3. Specific Ask Amounts

Don’t leave it up to the supporter to decide how much to give. Using data collected in your CRM, you can group recipients based on giving capability. This type of personalization can help you determine specific amounts to suggest in your appeal depending on their wealth indicators and giving history. 

When you provide suggested donation amounts, the donor will recognize that you’re paying attention to their prior contributions. This gesture will reflect your church’s attention to detail. Specific amount options can benefit your fundraising efforts by:

  • Giving the donor an idea of how they can help
  • Drive them to give more
  • Tailoring asks to their giving abilities

With these benefits in mind, it’s worth spending extra time targeting your potential donors based on their giving history or financial information.

4. Appreciation for Their Support

A little appreciation goes a long way. Show appreciation for your donor’s support throughout your campaign. Each time a congregant gives your campaign somehow, whether in money, time, or supplies, you must thank them for their generosity. Without them, your church would not be able to fund its efforts and achieve its goals.

It’s important to note that sending thank-you messages strengthens your relationship with your church community as a whole. Retaining donors is more cost-effective than acquiring donors, so take advantage of every opportunity to deepen these connections. Focus primarily on those who have given once. Securing their second donations help to make it a habit. To do this effectively, be sure to show appreciation for the past engagement, drawing on personal information when applicable.

Thank-you note best practices for any point of the donor journey are crucial to optimizing your appreciation efforts. Be sure to check out these templates for inspiration.

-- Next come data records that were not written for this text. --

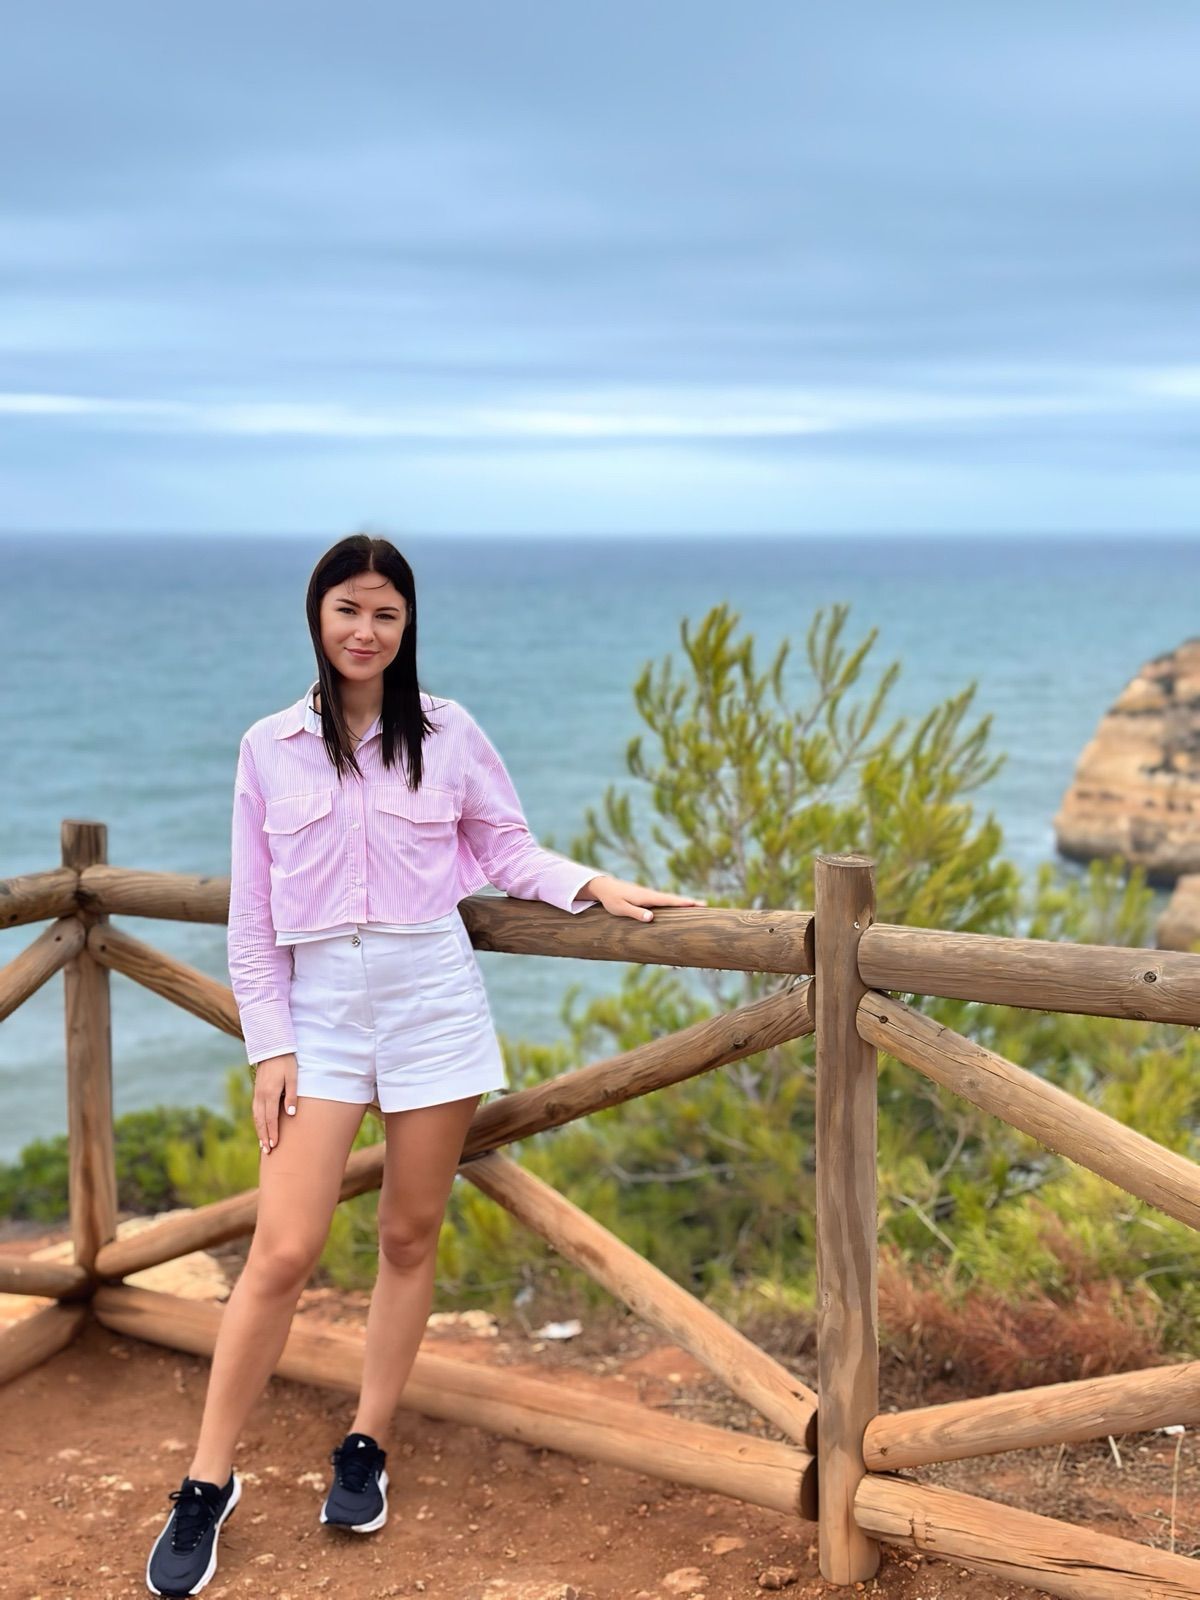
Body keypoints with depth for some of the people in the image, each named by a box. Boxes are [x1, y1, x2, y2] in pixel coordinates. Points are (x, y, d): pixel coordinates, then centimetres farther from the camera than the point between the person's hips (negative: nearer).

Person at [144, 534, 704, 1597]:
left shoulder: (448, 735, 3)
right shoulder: (270, 748, 4)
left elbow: (508, 851, 11)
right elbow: (252, 915, 5)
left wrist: (592, 886, -7)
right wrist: (270, 1044, 1)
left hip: (432, 992, 1)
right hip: (320, 1002, 0)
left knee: (411, 1237, 8)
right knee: (284, 1251, -6)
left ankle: (367, 1449, 24)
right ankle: (208, 1481, 7)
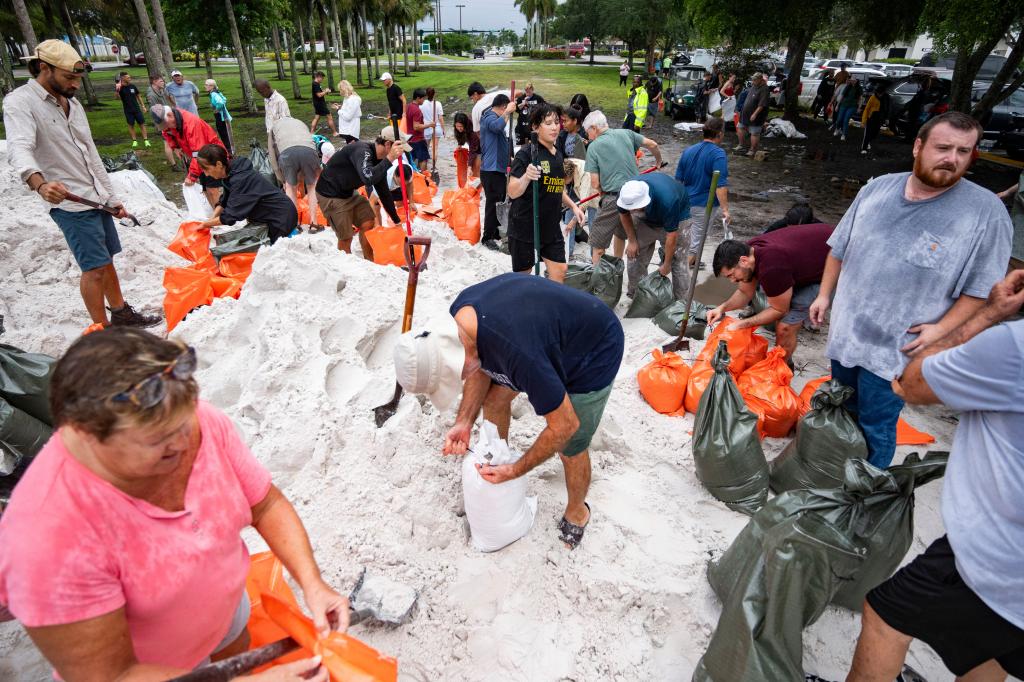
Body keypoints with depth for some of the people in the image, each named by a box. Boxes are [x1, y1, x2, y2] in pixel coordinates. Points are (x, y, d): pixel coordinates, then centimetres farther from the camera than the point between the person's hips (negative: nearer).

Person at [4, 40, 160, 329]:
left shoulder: (72, 102, 15)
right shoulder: (19, 102, -10)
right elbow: (19, 149, -27)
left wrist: (111, 197, 16)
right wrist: (39, 183, -48)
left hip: (97, 198, 7)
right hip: (70, 204, -7)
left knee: (107, 260, 13)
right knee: (95, 267, -8)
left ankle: (121, 313, 25)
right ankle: (103, 330, 2)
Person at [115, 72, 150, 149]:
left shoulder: (132, 86, 1)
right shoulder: (121, 88, -9)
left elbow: (138, 96, 12)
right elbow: (117, 96, -25)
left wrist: (143, 106, 8)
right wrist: (117, 90, -44)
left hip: (137, 108, 2)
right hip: (128, 111, -2)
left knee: (142, 124, 0)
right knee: (131, 125, 5)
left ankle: (146, 140, 4)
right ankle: (134, 141, 11)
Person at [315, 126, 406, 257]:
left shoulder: (380, 160, -1)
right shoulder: (361, 150, -28)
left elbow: (384, 192, 7)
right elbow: (368, 178, -47)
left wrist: (397, 220, 8)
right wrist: (389, 159, -46)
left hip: (350, 192, 9)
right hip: (330, 195, -8)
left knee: (368, 224, 3)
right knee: (346, 237, -5)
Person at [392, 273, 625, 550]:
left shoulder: (518, 354, -43)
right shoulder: (460, 312, -19)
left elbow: (564, 426, -30)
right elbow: (480, 363, 0)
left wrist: (515, 471, -18)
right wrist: (464, 421, -11)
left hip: (594, 351, -7)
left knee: (570, 447, -1)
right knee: (494, 396, 8)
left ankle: (577, 512, 29)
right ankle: (496, 460, 35)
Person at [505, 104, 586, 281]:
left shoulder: (558, 155, 10)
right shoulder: (527, 153, -13)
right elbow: (513, 192, -20)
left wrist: (573, 206, 10)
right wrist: (526, 176, -38)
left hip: (551, 227, 7)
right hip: (525, 227, -7)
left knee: (560, 273, 7)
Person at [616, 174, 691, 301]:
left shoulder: (667, 200, -43)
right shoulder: (625, 194, -30)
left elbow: (671, 235, -32)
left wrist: (666, 265, -22)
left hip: (676, 216, -4)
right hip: (644, 219, 4)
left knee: (678, 260, -10)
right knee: (634, 256, 0)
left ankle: (682, 302, 0)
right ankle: (634, 296, 17)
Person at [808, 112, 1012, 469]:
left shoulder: (986, 211, -11)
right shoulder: (877, 189, 1)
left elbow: (982, 287, -9)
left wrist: (941, 329, -17)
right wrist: (824, 294, 9)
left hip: (898, 349, -4)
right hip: (844, 333, 5)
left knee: (875, 428, 6)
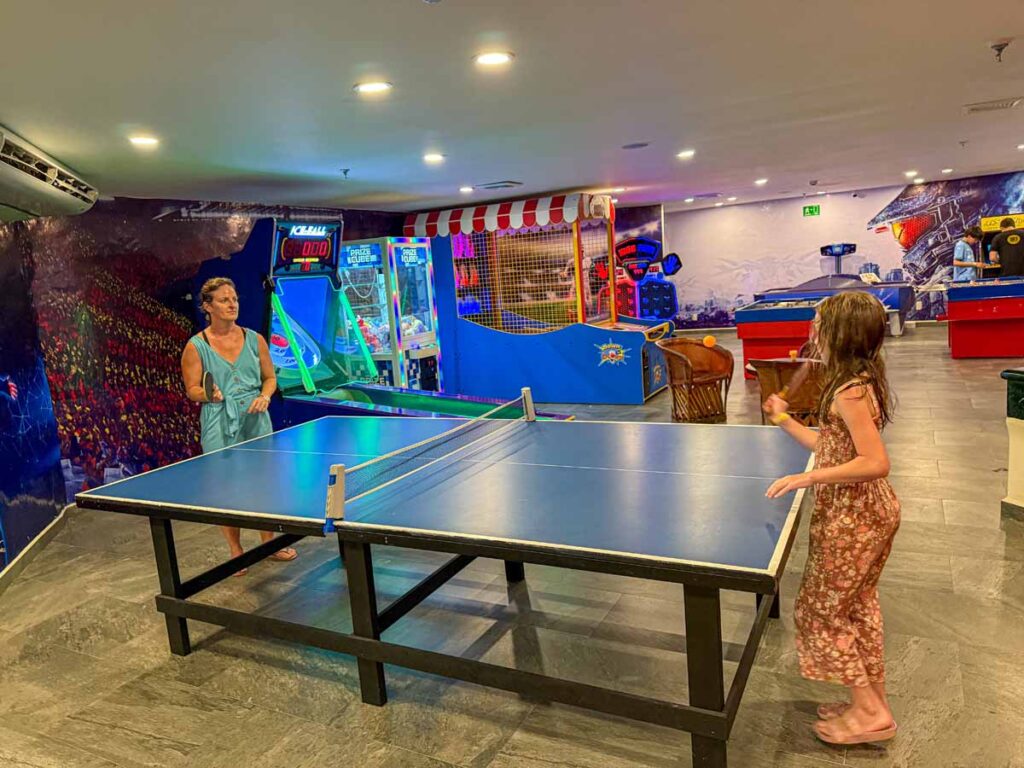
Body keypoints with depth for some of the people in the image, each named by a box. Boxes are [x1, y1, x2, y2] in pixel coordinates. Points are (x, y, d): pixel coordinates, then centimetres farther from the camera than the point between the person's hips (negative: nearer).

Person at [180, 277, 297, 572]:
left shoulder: (254, 339, 4)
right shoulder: (196, 346, -4)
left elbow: (270, 377, 11)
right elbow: (192, 389, -2)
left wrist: (265, 397, -8)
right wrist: (208, 395, -23)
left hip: (256, 420, 3)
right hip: (219, 426, -3)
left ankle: (269, 542, 27)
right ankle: (235, 551, 19)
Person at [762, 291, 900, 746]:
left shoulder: (849, 391, -24)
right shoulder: (860, 381, 7)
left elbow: (875, 462, -28)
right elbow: (832, 447, 12)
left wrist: (808, 478, -28)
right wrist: (784, 421, 12)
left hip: (851, 518, -10)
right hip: (871, 510, 10)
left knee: (819, 610, 5)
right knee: (858, 606, 21)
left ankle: (869, 712, 13)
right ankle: (872, 700, 34)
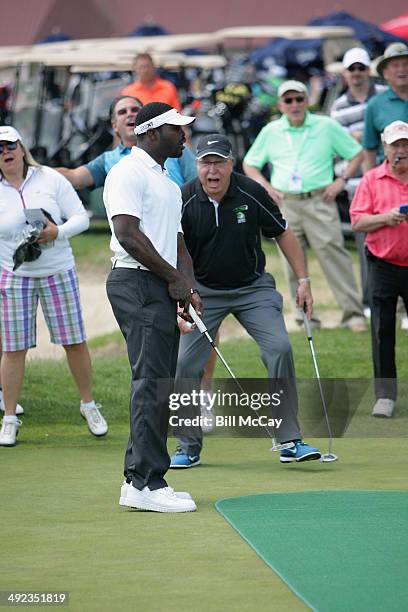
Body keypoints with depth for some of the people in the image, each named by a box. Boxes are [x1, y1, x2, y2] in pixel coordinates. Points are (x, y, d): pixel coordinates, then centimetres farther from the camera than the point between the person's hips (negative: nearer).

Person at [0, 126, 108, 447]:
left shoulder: (50, 179, -1)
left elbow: (81, 217, 0)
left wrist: (57, 232, -17)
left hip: (58, 272, 0)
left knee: (75, 341, 2)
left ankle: (88, 404, 20)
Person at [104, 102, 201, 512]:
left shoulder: (166, 181, 24)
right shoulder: (129, 172, -8)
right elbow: (127, 233, -17)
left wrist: (188, 286, 8)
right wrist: (173, 277, -12)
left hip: (162, 290, 10)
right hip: (137, 284, -10)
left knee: (158, 385, 9)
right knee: (152, 382, -14)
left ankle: (137, 480, 12)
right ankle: (147, 483, -15)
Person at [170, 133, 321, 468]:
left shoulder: (251, 193, -13)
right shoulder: (184, 201, -14)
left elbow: (283, 233, 1)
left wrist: (303, 281, -2)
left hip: (253, 288, 0)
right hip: (203, 291, 0)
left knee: (280, 349, -17)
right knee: (185, 363, -9)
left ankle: (291, 441, -10)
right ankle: (188, 447, 9)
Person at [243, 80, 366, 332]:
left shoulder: (327, 126, 5)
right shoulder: (270, 132, 11)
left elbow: (357, 154, 10)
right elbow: (249, 164, 21)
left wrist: (341, 181, -2)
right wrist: (265, 186, 4)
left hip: (319, 201, -2)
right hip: (284, 204, 3)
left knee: (333, 253, -12)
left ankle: (353, 313, -12)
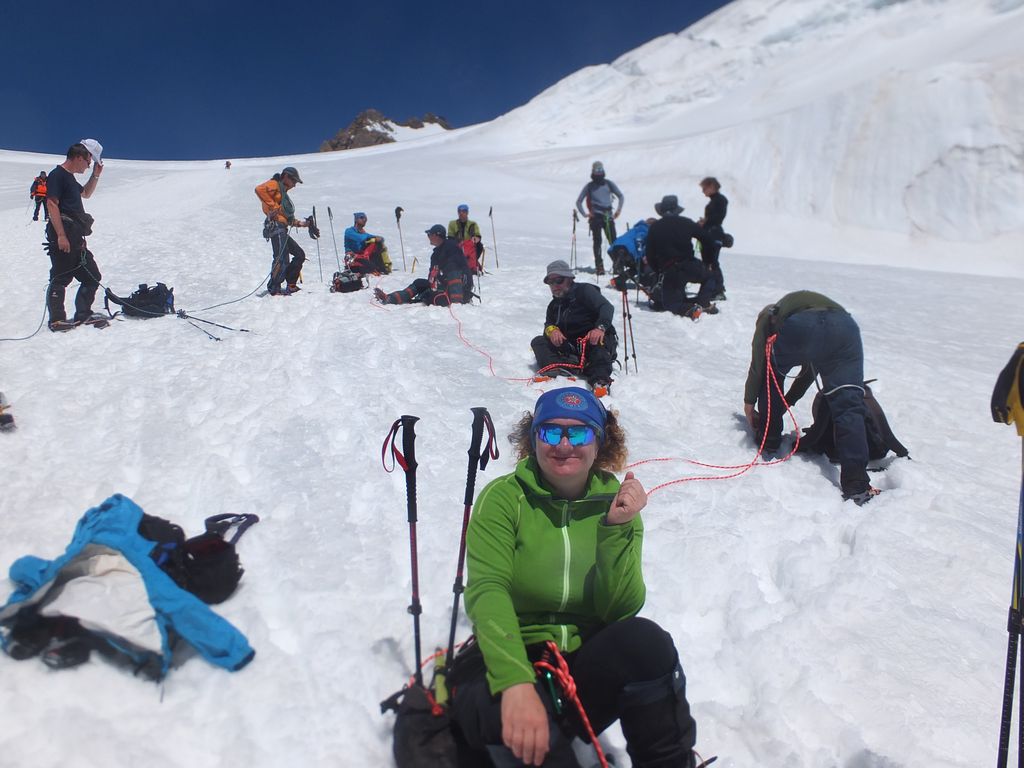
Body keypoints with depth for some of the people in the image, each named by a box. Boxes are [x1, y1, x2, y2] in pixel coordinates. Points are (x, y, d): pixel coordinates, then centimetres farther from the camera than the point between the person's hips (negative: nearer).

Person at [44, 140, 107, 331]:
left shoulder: (70, 177, 20)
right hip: (62, 238, -10)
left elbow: (86, 194, 38)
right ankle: (56, 319, 2)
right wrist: (61, 235, -23)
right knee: (60, 279, -4)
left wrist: (96, 175, 23)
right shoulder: (57, 175, -9)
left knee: (92, 277, 13)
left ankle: (83, 314, 21)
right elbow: (52, 204, -18)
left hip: (76, 239, 10)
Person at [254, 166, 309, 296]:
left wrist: (303, 223, 22)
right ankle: (274, 288, -15)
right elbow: (260, 189, -20)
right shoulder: (275, 185, 3)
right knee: (282, 258, -17)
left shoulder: (283, 193, 30)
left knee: (300, 255, 12)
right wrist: (273, 207, -21)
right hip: (276, 226, -10)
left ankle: (291, 285, 12)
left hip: (282, 230, 10)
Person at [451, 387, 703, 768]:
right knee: (521, 727, -36)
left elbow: (619, 611, -8)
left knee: (644, 639, -28)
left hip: (587, 670, 3)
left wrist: (616, 529, -23)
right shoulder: (503, 498, -7)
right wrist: (516, 683, -39)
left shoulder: (618, 501, 1)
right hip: (509, 661, -3)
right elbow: (486, 590, -22)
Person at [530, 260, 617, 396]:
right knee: (538, 342, -10)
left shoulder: (585, 291, -2)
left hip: (594, 340, -5)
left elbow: (607, 307, -17)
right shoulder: (554, 305, 18)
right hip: (570, 348, 6)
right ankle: (557, 368, -39)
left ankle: (600, 380, -58)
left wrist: (600, 327, -38)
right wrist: (551, 330, -20)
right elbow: (548, 324, 7)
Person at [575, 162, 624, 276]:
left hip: (608, 216, 1)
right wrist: (584, 214, 2)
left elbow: (621, 196, 15)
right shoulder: (589, 186, 8)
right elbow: (579, 201, 13)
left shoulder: (609, 184, 9)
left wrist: (618, 210, 4)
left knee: (613, 241, -6)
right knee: (597, 242, -4)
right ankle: (599, 266, -2)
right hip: (595, 217, -1)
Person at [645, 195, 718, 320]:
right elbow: (706, 240, 7)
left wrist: (658, 271, 18)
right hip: (689, 266, 1)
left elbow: (650, 256, 4)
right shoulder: (687, 223, 5)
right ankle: (703, 303, 0)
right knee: (710, 278, 27)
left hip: (669, 272, 0)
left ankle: (688, 308, -20)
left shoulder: (654, 228, 4)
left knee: (670, 302, 12)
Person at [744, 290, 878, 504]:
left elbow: (758, 364, 26)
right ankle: (856, 486, -8)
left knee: (770, 377, 27)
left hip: (798, 328, -3)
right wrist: (785, 403, 55)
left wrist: (749, 402, 37)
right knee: (848, 406, 2)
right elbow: (809, 373, 47)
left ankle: (768, 443, 36)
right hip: (845, 327, 3)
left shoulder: (768, 315, 36)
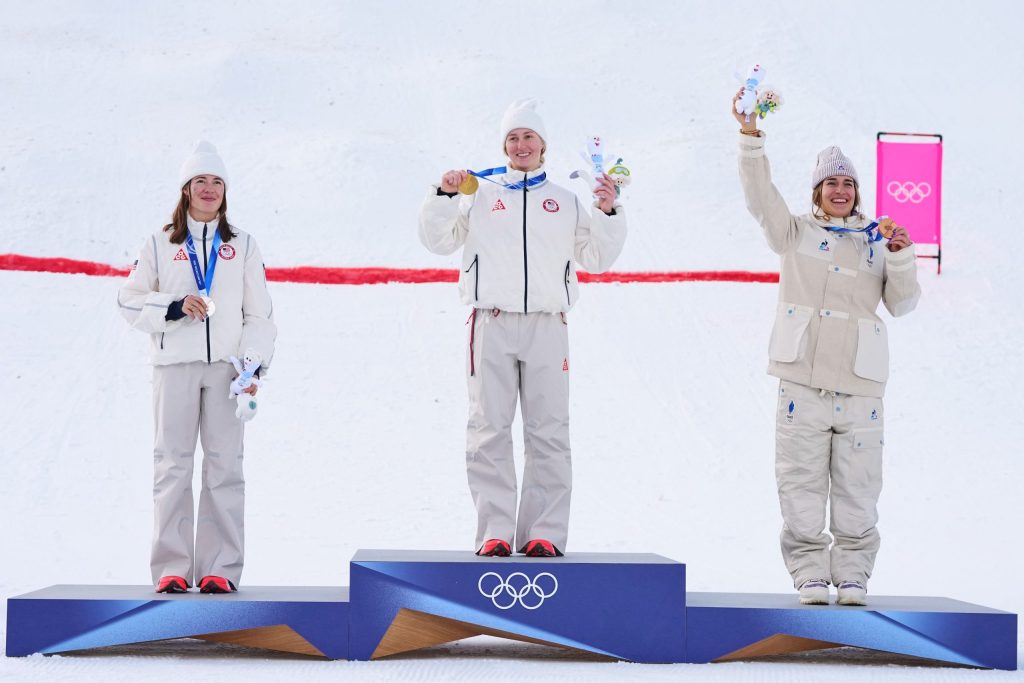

Church fundraising letters are a persuasive and effective way to empower your community to give to your cause. How you frame and ask for fundraising contributions determines if your fundraising goals will be met. The bottom line is that a little personalization and attention to detail go a long way when communicating with your potential donors. In no time, your church will be acquiring and retaining support from a compelling fundraising letter.  Good luck!